Etrafında “rol” almadıkları, müddetçe, uzlaşı sağlanamaz.

Ama biz hala; “ayrıştırıcı” tezlere takılmış vaziyetteyiz!

***

Kral çıplak diyen de.

Ya yandaş,

Ya candan,

Ya da “ayrıştırıcı” veya “bölücü” elbisesine mahkûm ediliyor.

Bir ileri, iki geri misali!

***

İşte,

Bu aleni “harap” vaziyetle;

Dökülen kan,

Yaşanan olaylar aslında  “bıçak kemiğe dayandı”  sözünü dayatırcasına kin ve nefrete ilave düşmanlık körükletiyor.

Şu bir gerçektir;

Bölge insanı yani Kürtler.

Ki beri yanda, Türkler.

Ülkedeki diğer, “etnik” kimlikler.

Şükür Allaha ki,

Ülkenin idarecilerinin,

Meselenin etrafındaki tarafların “hal-i vaziyetlerine” prim vermiyor.

Kanmıyor!

***

Yaşanan vahşete,

Zulme ve dökülen kana rağmen oynanmak istenen ‘ayrılık’ oyununa gelmiyor.

Gelmemeye de gayret gösterdi.

Ama diyeceksiniz ki;

Peki, şimdi aynı noktada mıyız, ya da noktalarda mıyız?

Sanmıyorum.

Vahim derecede;

Şuan karşılıklı olarak “düşman” cephesine doğru sabır sınanıyor.

Tepeden inme konuşmalar var ki o da, “durumun” tuz biberi!

Gözyaşlarına,

Ağıtlara,

Ve bağrı yanık anne ve babaların, “yüreklerine”, ölümden öteye sözleriyle “kor ateşi” düşürüyorlar.

***

Hep derim; ülkedeki kardeşlik bağları güçlü.
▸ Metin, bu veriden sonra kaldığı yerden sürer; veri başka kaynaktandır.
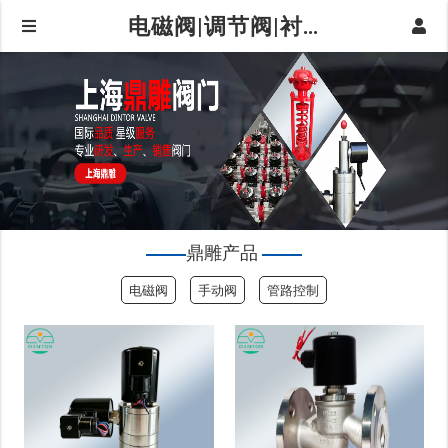
电磁阀|调节阀|衬氟阀门|球阀|蝶阀|阀门仪器仪表-上海鼎雕阀门有限公司|鼎雕产品
鼎雕产品
电磁阀
手动阀
管路控制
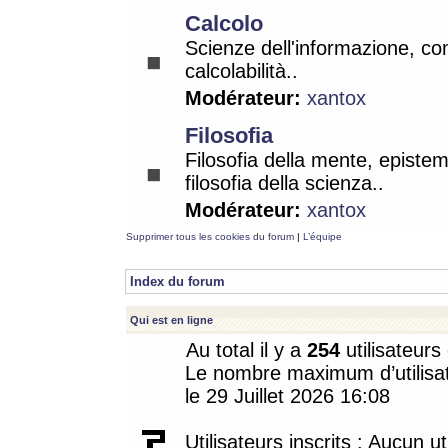
Calcolo
Scienze dell'informazione, co
calcolabilità..
Modérateur:
xantox
Filosofia
Filosofia della mente, epistem
filosofia della scienza..
Modérateur:
xantox
Supprimer tous les cookies du forum
|
L’équipe
Index du forum
Qui est en ligne
Au total il y a
254
utilisateurs 
Le nombre maximum d’utilisat
le 29 Juillet 2026 16:08
Utilisateurs inscrits : Aucun uti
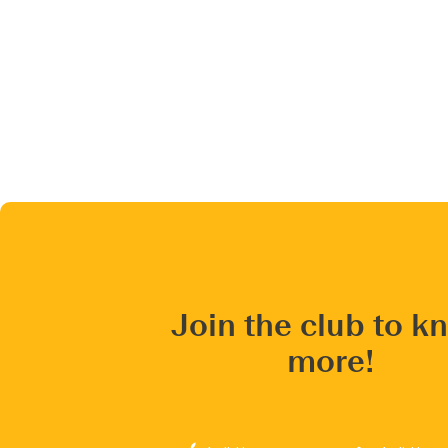
Join the club to k
more!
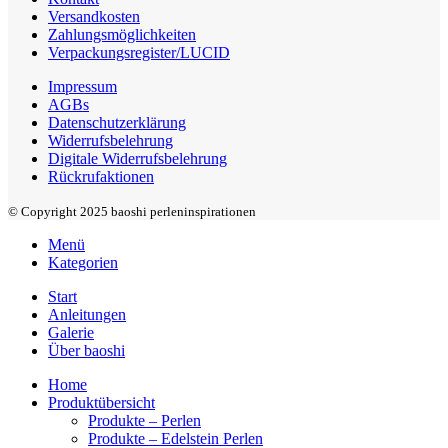
Versandkosten
Zahlungsmöglichkeiten
Verpackungsregister/LUCID
Impressum
AGBs
Datenschutzerklärung
Widerrufsbelehrung
Digitale Widerrufsbelehrung
Rückrufaktionen
© Copyright 2025 baoshi perleninspirationen
Menü
Kategorien
Start
Anleitungen
Galerie
Über baoshi
Home
Produktübersicht
Produkte – Perlen
Produkte – Edelstein Perlen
Bin yıllık bir “bağlılık”  geçmişi var.

Et-tırnak misali.

Ama yeni nesil öyle değil.

Çünkü şiddet sarmalı içerisinde, büyüyüp-gelişiyor.

Hatırlarsanız;

Şehitlikteki okul saldırısına ilişkin şöyle demiştim.

Bugün okul basan,

Okul yakmaya çalışan ve bunu 5–6 yaşındaki çocuklara aldırış etmeden yapan, “neslin” fitilini ateşlediği, “düşmanlık.”

Aynı meyanda batı illerinde, “Kürtlere ve Kürtlere ait” işyerlerine yapılan saldırılar.

Herkesi ürkütmeli.

Ve bu herkesçe görülmeli.

***

Hele ki;

Toplumu yönetmeye soyunanlar!

Yoksa

“Nasıl olsa halk şiddete alıştı” denilip, vurdumduymazlığa kürek sallanırsa.

“Çözüme yönelik”,

İradesini ve iradeleri görmezden gelirse.
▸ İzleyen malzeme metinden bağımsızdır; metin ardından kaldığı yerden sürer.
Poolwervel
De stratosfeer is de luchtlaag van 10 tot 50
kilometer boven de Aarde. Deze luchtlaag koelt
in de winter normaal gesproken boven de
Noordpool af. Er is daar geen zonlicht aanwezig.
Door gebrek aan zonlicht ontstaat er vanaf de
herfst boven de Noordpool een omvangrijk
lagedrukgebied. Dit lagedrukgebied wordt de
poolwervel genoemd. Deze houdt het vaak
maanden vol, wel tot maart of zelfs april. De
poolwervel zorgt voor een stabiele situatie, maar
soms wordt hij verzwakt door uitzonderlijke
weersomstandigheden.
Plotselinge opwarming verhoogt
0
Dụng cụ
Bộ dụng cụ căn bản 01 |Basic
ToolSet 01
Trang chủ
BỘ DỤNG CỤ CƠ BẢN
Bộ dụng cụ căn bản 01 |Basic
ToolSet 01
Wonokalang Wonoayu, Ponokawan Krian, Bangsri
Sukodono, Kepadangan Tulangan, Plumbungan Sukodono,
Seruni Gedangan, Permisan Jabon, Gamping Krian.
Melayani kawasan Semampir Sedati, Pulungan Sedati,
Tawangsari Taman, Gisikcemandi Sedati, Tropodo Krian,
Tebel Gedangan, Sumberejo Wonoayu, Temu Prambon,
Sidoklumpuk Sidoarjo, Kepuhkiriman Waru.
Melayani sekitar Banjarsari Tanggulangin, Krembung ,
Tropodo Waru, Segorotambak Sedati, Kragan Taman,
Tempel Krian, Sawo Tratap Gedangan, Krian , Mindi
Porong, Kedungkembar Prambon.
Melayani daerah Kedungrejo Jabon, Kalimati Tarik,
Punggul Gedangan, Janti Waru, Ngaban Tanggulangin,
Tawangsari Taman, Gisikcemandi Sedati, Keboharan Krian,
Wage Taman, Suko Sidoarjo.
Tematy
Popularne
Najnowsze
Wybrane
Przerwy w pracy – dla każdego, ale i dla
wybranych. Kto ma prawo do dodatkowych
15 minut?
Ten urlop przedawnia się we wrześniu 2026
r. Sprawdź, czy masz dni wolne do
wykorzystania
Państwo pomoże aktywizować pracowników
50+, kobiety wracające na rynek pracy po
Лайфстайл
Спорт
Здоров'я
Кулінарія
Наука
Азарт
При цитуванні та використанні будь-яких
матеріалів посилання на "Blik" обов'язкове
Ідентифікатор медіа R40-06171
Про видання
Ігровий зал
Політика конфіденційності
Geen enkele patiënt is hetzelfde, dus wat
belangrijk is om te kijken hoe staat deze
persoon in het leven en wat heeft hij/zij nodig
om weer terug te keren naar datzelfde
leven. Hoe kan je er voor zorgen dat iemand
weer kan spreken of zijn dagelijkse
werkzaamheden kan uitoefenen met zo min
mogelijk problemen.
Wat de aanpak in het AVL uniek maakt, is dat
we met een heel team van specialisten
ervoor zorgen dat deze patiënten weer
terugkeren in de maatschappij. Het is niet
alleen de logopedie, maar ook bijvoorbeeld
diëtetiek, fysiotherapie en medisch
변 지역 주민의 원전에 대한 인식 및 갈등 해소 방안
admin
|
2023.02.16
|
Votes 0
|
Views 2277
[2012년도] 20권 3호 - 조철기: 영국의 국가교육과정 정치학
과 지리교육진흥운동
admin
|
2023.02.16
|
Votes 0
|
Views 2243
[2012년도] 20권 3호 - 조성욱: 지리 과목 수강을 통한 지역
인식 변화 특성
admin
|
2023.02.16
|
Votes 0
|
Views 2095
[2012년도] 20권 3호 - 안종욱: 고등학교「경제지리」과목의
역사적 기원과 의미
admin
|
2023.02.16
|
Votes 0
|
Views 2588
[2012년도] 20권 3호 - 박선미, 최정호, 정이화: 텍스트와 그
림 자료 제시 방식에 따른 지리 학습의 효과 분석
Ki şuan ki, hal-i çirkef bu meyanda.

Onun için; “aman” dikkat diyorum!

Bakın,

Dün burada, birçok mesajı sıraladım.

Meseleye; kim ve kimler nasıl bakıyor diye!

***

Türkiye,

Çok ciddi bir zaman tüneli içerisinde bulunuyor.

Özellikle;

Kendi iç dünyasında, “birliğe, kardeşliği ve bütünlüğü” ihtiyacı var.
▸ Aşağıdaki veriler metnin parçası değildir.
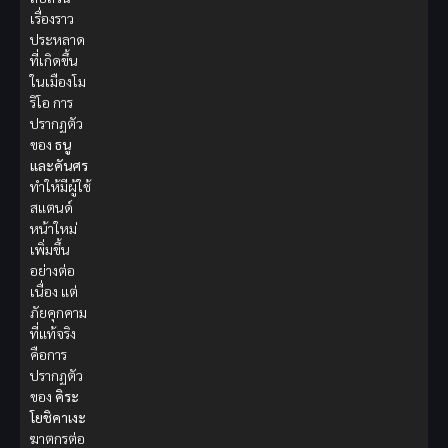
เรื่องราว
ประหลาด
ที่เกิดขึ้น
ในเมืองโม
ริโอ การ
ปรากฏตัว
ของ
ธนู
และคันศร
ทำให้มีผู้ใช้
สแตนด์
หน้าใหม่
เพิ่มขึ้น
อย่างต่อ
เนื่อง แต่
ภัยคุกคาม
ที่แท้จริง
คือการ
ปรากฏตัว
ของ
คิระ
โยชิคาเงะ
ฆาตกรต่อ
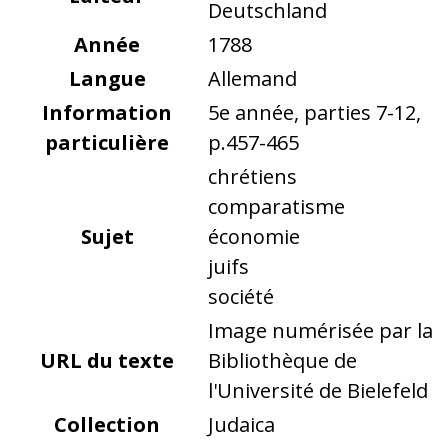
Deutschland
Année
1788
Langue
Allemand
Information
5e année, parties 7-12,
particulière
p.457-465
chrétiens
comparatisme
Sujet
économie
juifs
société
Image numérisée par la
URL du texte
Bibliothèque de
l'Université de Bielefeld
Collection
Judaica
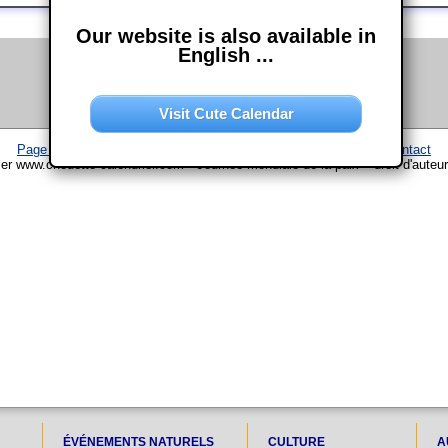
Our website is also available in
English ...
Visit Cute Calendar
Page d'accueil
–
Calendrier
–
Plan du site
–
Mentions légales
–
Contact
ier www.chouette-calendrier.com • Journée mondiale de la paix – droit d'auteu
ÉVÉNEMENTS NATURELS
CULTURE
A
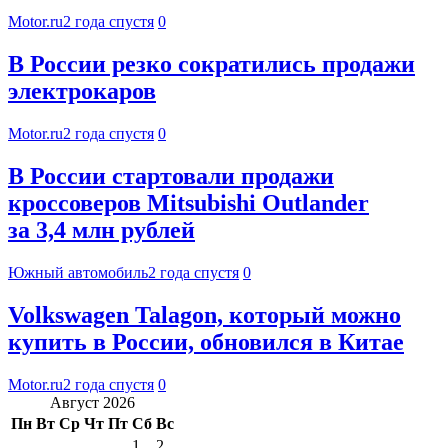
Motor.ru
2 года спустя
0
В России резко сократились продажи
электрокаров
Motor.ru
2 года спустя
0
В России стартовали продажи
кроссоверов Mitsubishi Outlander
за 3,4 млн рублей
Южный автомобиль
2 года спустя
0
Volkswagen Talagon, который можно
купить в России, обновился в Китае
Motor.ru
2 года спустя
0
Август 2026
Пн
Вт
Ср
Чт
Пт
Сб
Вс
1
2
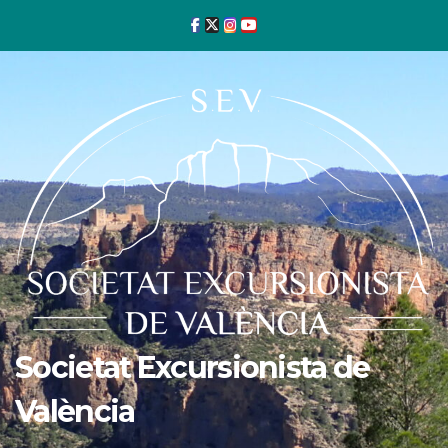
Ir
al
contenido
Societat Excursionista de
València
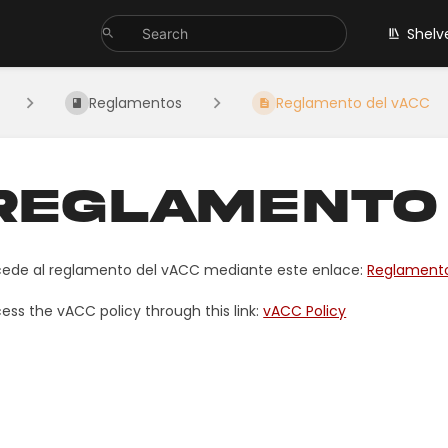
Shelv
Reglamentos
Reglamento del vACC
Reglamento 
ede al reglamento del vACC mediante este enlace:
Reglament
ess the vACC policy through this link:
vACC Policy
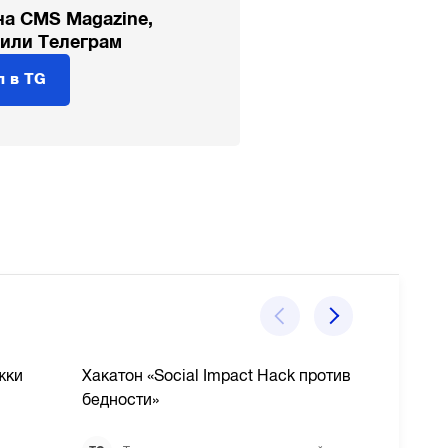
на CMS Magazine,
 или Телеграм
л в TG
жки
Хакатон «Social Impact Hack против
LINE,
бедности»
Avias
учас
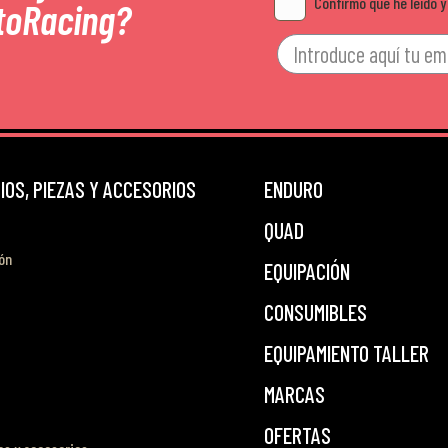
Confirmo que he leído y
toRacing?
OS, PIEZAS Y ACCESORIOS
ENDURO
QUAD
ón
EQUIPACIÓN
CONSUMIBLES
EQUIPAMIENTO TALLER
MARCAS
OFERTAS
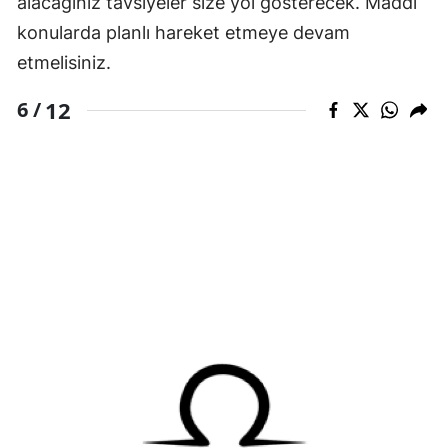
alacağınız tavsiyeler size yol gösterecek. Maddi
konularda planlı hareket etmeye devam
etmelisiniz.
12
6 /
İşte bu acil ihtiyaç da; “Kürt meselenin” çözümüyle, sağlanabilinir.

Onun için;

Çok ama çok ivedi bir şekilde, “diyalog” koridorları açılmalı.

Herkes ama herkes.

***

Başbakan Erdoğan,

CHP Lideri Kılıçdaroğlu,

MHP Lideri Bahçeli

Ve BDP Genel Başkanı Demirtaş...

Özellikle, “siyasi” aktör ve liderler.

Ne koltuk,

Ne oy ne de kısa vadeli “istikbal” hesabına girmeden.

Toplumsal,

Ülke ve millet menfaatine, gerekirse “koltuğu ve iktidarı” bırakarak; “çözüm” yoluna girmelidir.

***

Aksi takdirde bu duyarsızlık;

Hem sizi

Hem toplumu,

Hem de bizleri önü alınamaz bir alevin içine sokar ki.

Bilesiniz ki;

O zaman hepimiz birlikte yanarız.

Kurtaranımız da olmaz!

Çünkü

Üstadın ifadesiyle hal-i pür melalimizin bulunduğu tünel, böyle gösteriyor.